• _YOUR OBJECTIVE_: The required answer is a copy of each line in the entries below that includes "nicht".

== AVAILABLE DATA

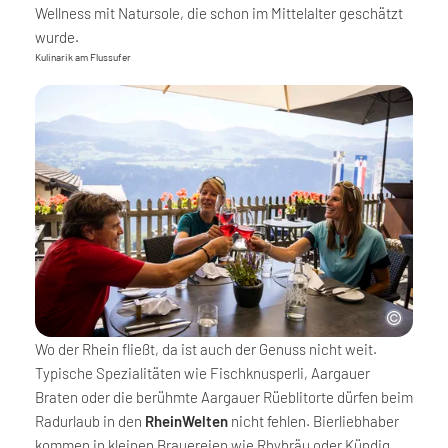
Wellness mit Natursole, die schon im Mittelalter geschätzt
wurde.
Kulinarik am Flussufer
Wo der Rhein fließt, da ist auch der Genuss nicht weit.
Typische Spezialitäten wie Fischknusperli, Aargauer
Braten oder die berühmte Aargauer Rüeblitorte dürfen beim
Radurlaub in den
RheinWelten
nicht fehlen. Bierliebhaber
kommen in kleinen Brauereien wie Rhybräu oder Kündig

====

• _ANSWER TO THE PROBLEM_:
Wo der Rhein fließt, da ist auch der Genuss nicht weit.
nicht fehlen. Bierliebhaber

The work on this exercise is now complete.